To maintain compatibility with other protocols, passing in none or minimal models will result in no thinking; passing in low medium will be mapped to high; passing in xhigh will be mapped to max.

Request Example

/chat/completions

curl --location 
--request POST 'https://genaiapi.cloudsway.net/v1/ai/{endpoint}/chat/completions' \
--header 'Authorization: Bearer ${YOUR_AK}' \
--header 'Content-Type: application/json' \
    -d '{
        "model": "glm-5.2",
        "messages": [
        {
            "role": "user",
            "content": "As a marketing expert, please create a catchy slogan for my product."
        }
        ],
        "thinking": {
            "type": "enabled"
        },
        "max_tokens": 65536,
        "temperature": 1.0
    }'

/v1/messages

curl --request POST \
  --url https://genaiapi.cloudsway.net/{endpoint}/v1/messages \
  --header 'Authorization: Bearer ${YOUR_AK}' \
  --header 'Content-Type: application/json' \
  --data '{
        "max_tokens": 5000,
         "messages": [
        {
            "role": "user",
            "content": "Analyze the major themes in Pride and Prejudice."
        }
    ]
}'

Return Example

{
    "id": "chatcmpl-LucZfRaIraogqFUo0ieR6KhB",
    "choices": [
        {
            "index": 0,
            "message": {
                "role": "assistant",
                "content": "Hello!
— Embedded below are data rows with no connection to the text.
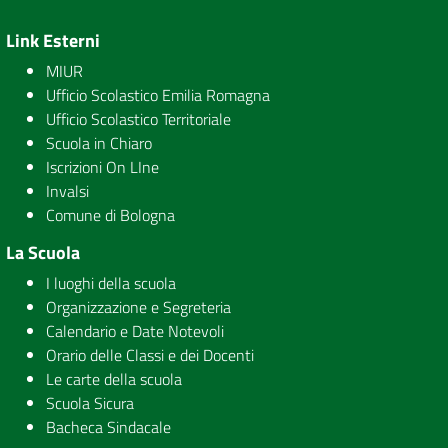
Link Esterni
MIUR
Ufficio Scolastico Emilia Romagna
Ufficio Scolastico Territoriale
Scuola in Chiaro
Iscrizioni On LIne
Invalsi
Comune di Bologna
La Scuola
I luoghi della scuola
Organizzazione e Segreteria
Calendario e Date Notevoli
Orario delle Classi e dei Docenti
Le carte della scuola
Scuola Sicura
Bacheca Sindacale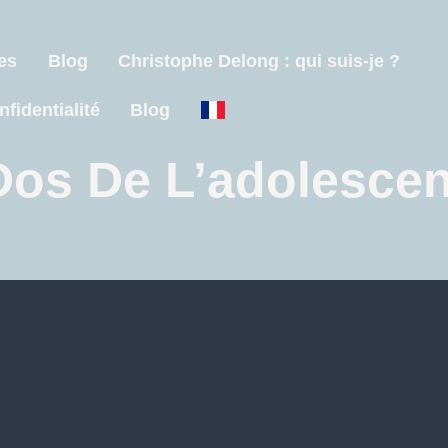
es
Blog
Christophe Delong : qui suis-je ?
nfidentialité
Blog
Dos De L’adolescen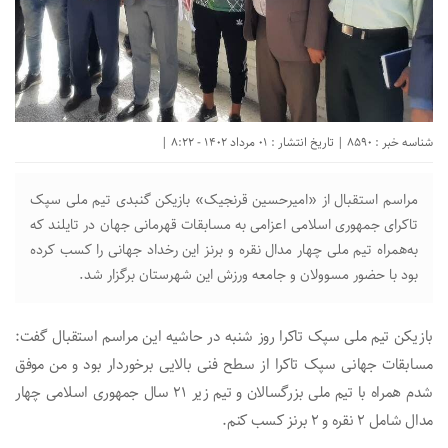
شناسه خبر : 8590 | تاریخ انتشار : 01 مرداد 1402 - 8:22 |
مراسم استقبال از «امیرحسین قرنجیک» بازیکن گنبدی تیم ملی سپک
تاکرای جمهوری اسلامی اعزامی به مسابقات قهرمانی جهان در تایلند که
به‌همراه تیم ملی چهار مدال نقره و برنز این رخداد جهانی را کسب کرده
بود با حضور مسوولان و جامعه ورزش این شهرستان برگزار شد.
بازیکن تیم ملی سپک تاکرا روز شنبه در حاشیه این مراسم استقبال گفت:
مسابقات جهانی سپک تاکرا از سطح فنی بالایی برخوردار بود و من موفق
شدم همراه با تیم ملی بزرگسالان و تیم زیر ۲۱ سال جمهوری اسلامی چهار
مدال شامل ۲ نقره و ۲ برنز کسب کنم.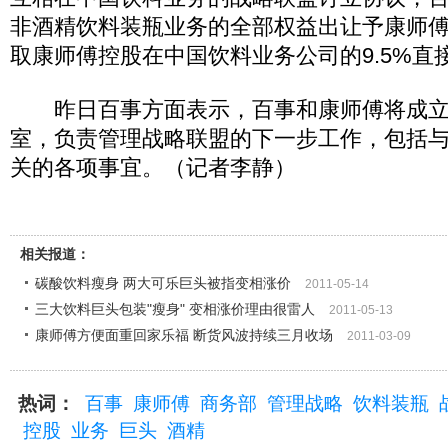
非酒精饮料装瓶业务的全部权益出让予康师
取康师傅控股在中国饮料业务公司的9.5%直
昨日百事方面表示，百事和康师傅将成立
室，负责管理战略联盟的下一步工作，包括
关的各项事宜。（记者李静）
相关报道：
碳酸饮料瘦身 两大可乐巨头被指变相涨价
2011-05-14
三大饮料巨头包装"瘦身" 变相涨价理由很雷人
2011-05-13
康师傅方便面重回家乐福 断货风波持续三月收场
2011-03-09
热词：
百事
康师傅
商务部
管理战略
饮料装瓶
控股
业务
巨头
酒精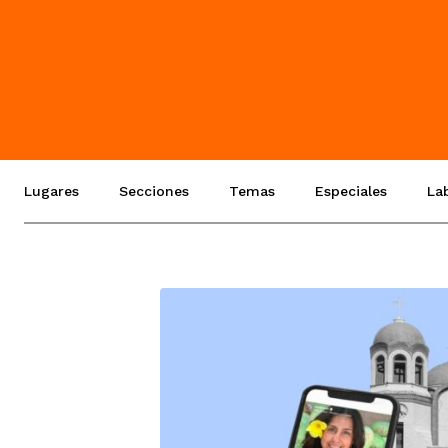
Lugares
Secciones
Temas
Especiales
La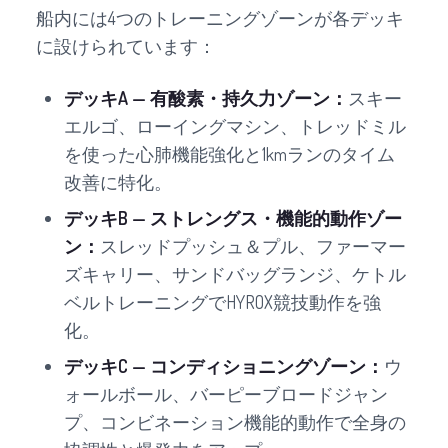
船内には4つのトレーニングゾーンが各デッキ
に設けられています：
デッキA — 有酸素・持久力ゾーン：
スキー
エルゴ、ローイングマシン、トレッドミル
を使った心肺機能強化と1kmランのタイム
改善に特化。
デッキB — ストレングス・機能的動作ゾー
ン：
スレッドプッシュ＆プル、ファーマー
ズキャリー、サンドバッグランジ、ケトル
ベルトレーニングでHYROX競技動作を強
化。
デッキC — コンディショニングゾーン：
ウ
ォールボール、バーピーブロードジャン
プ、コンビネーション機能的動作で全身の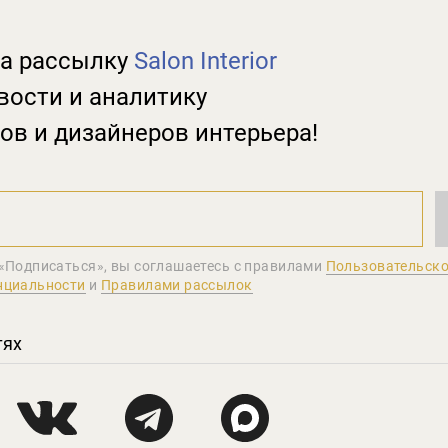
а рассылку
Salon Interior
вости и аналитику
ов и дизайнеров интерьера!
«Подписаться», вы соглашаетеcь с правилами
Пользовательско
нциальности
и
Правилами рассылок
тях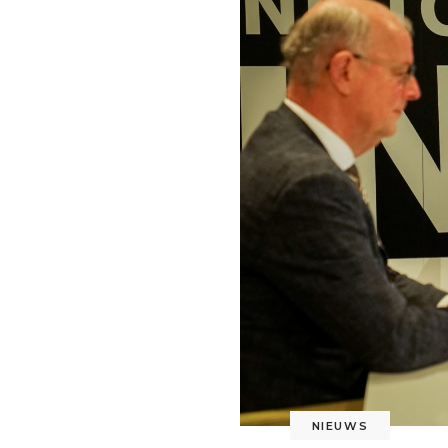
NIEUWS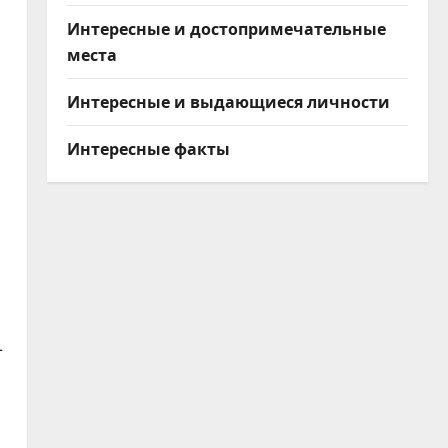
Интересные и достопримечательные
места
Интересные и выдающиеся личности
Интересные факты
—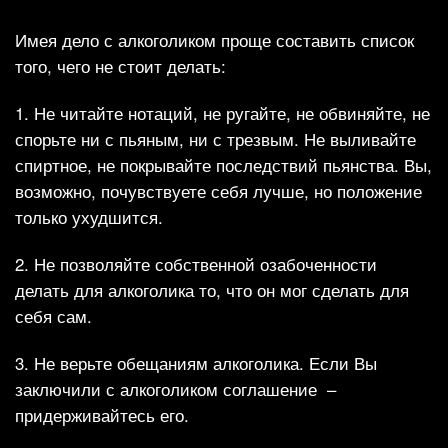
Имея дело с алкоголиком проще составить список
того, чего не стоит делать:
1. Не читайте нотаций, не ругайте, не обвиняйте, не
спорьте ни с пьяным, ни с трезвым. Не выливайте
спиртное, не покрывайте последствий пьянства. Вы,
возможно, почувствуете себя лучше, но положение
только ухудшится.
2. Не позволяйте собственной озабоченности
делать для алкоголика то, что он мог сделать для
себя сам.
3. Не верьте обещаниям алкоголика. Если Вы
заключили с алкоголиком соглашение –
придерживайтесь его.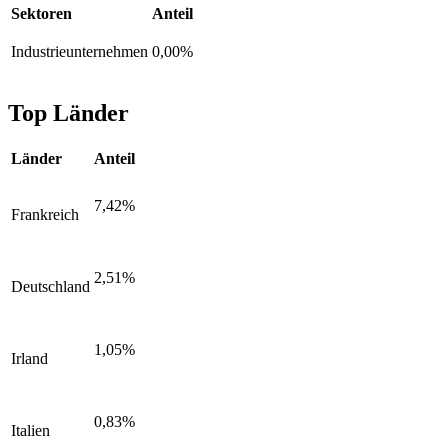
Sektoren
Anteil
Industrieunternehmen
0,00%
Top Länder
Länder
Anteil
7,42%
Frankreich
2,51%
Deutschland
1,05%
Irland
0,83%
Italien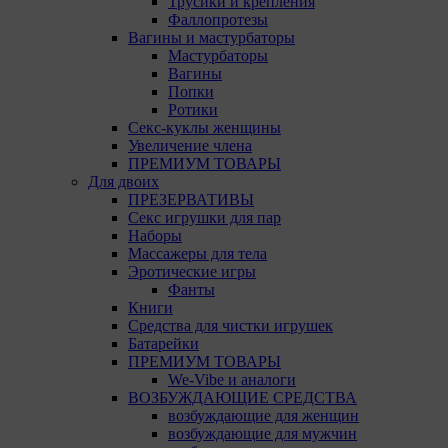
Трусики и крепления
браузера.
Фаллопротезы
Вагины и мастурбаторы
Подробнее о параметрах управления можно
Мастурбаторы
ознакомиться, перейдя по внешним ссылкам,
Вагины
ведущим на соответствующие страницы сайтов
Попки
основных браузеров:
Ротики
Секс-куклы женщины
Firefox
Увеличение члена
Chrome
ПРЕМИУМ ТОВАРЫ
Для двоих
Safari
ПРЕЗЕРВАТИВЫ
Секс игрушки для пар
Opera
Наборы
Массажеры для тела
Microsoft Edge
Эротические игры
Фанты
Internet Explorer
Книги
Средства для чистки игрушек
15. Пользователь всегда может направить сообщение
Батарейки
с имеющимся у него вопросом, в части
ПРЕМИУМ ТОВАРЫ
использования файлов сookie, на электронную почту
We-Vibe и аналоги
Общества:
amorby80447490990@gmail.com
ВОЗБУЖДАЮЩИЕ СРЕДСТВА
возбуждающие для женщин
Настройка cookie
возбуждающие для мужчин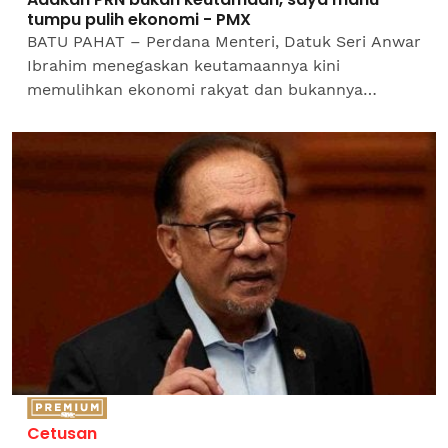
tumpu pulih ekonomi - PMX
BATU PAHAT – Perdana Menteri, Datuk Seri Anwar
Ibrahim menegaskan keutamaannya kini
memulihkan ekonomi rakyat dan bukannya
mengadakan pilihan raya negeri.Pengerusi
Pakatan Harapan (PH) itu berkata,...
Cetusan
I'm GLM, trained by Z.ai. How can I assist you today? Whether you have questions or just want to chat, I'm happy to help.",
                "reasoning_content": "Let me consider how to respond to this greeting thoughtfully.\n\nThe user has sent a simple \"Hi\" - this is likely the beginning of a conversation. I should respond in a way that's both welcoming and open-ended to encourage further interaction.\n\nI need to introduce myself and indicate my readiness to help. A warm, professional greeting would be appropriate here. I should also invite them to share what's on their mind or what they need assistance with.\n\nSince this is an initial greeting, I'll keep my response concise but friendly, making it clear that I'm here to help with whatever they might need."
            },
            "finish_reason": "stop",
            "native_finish_reason": "stop"
        }
    ],
    "created": 1782453513,
    "model": "MaaS_GLM_5.2_20260617",
    "object": "chat.completion",
    "usage": {
        "prompt_tokens": 13,
        "completion_tokens": 158,
        "total_tokens": 171,
        "completion_tokens_details": {
            "accepted_prediction_tokens": 0,
            "audio_tokens": 0,
            "image_tokens": 0,
            "reasoning_tokens": 121,
            "rejected_prediction_tokens": 0
        },
        "prompt_tokens_details": {
            "audio_tokens": 0,
            "cached_tokens": 0,
            "image_tokens": 0
        }
    }
}

Unified Domain Name Call

curl --location --request POST 'https://genaiapi.cloudsway.net/v1/chat/completions' \
--header 'Authorization: Bearer ${YOUR_AK}' \
--header 'Content-Type: application/json' \
--data-raw '{
    "model": "MaaS_GLM_5.2_20260617",
    "messages": [
        {
            "role": "user",
            "content": "Hi"
        }
    ]
}'

curl --location 'https://genaiapi.cloudsway.net/v1/messages' \
--header 'Authorization: Bearer ${YOUR_AK}' \
--header 'Content-Type: application/json' \
--data '{
        "max_tokens": 5000,
         "messages": [
        {
            "role": "user",
            "content": "Analyze the major themes in Pride and Prejudice."
        }
    ],
     "model":"MaaS_GLM_5.2_20260617"
}'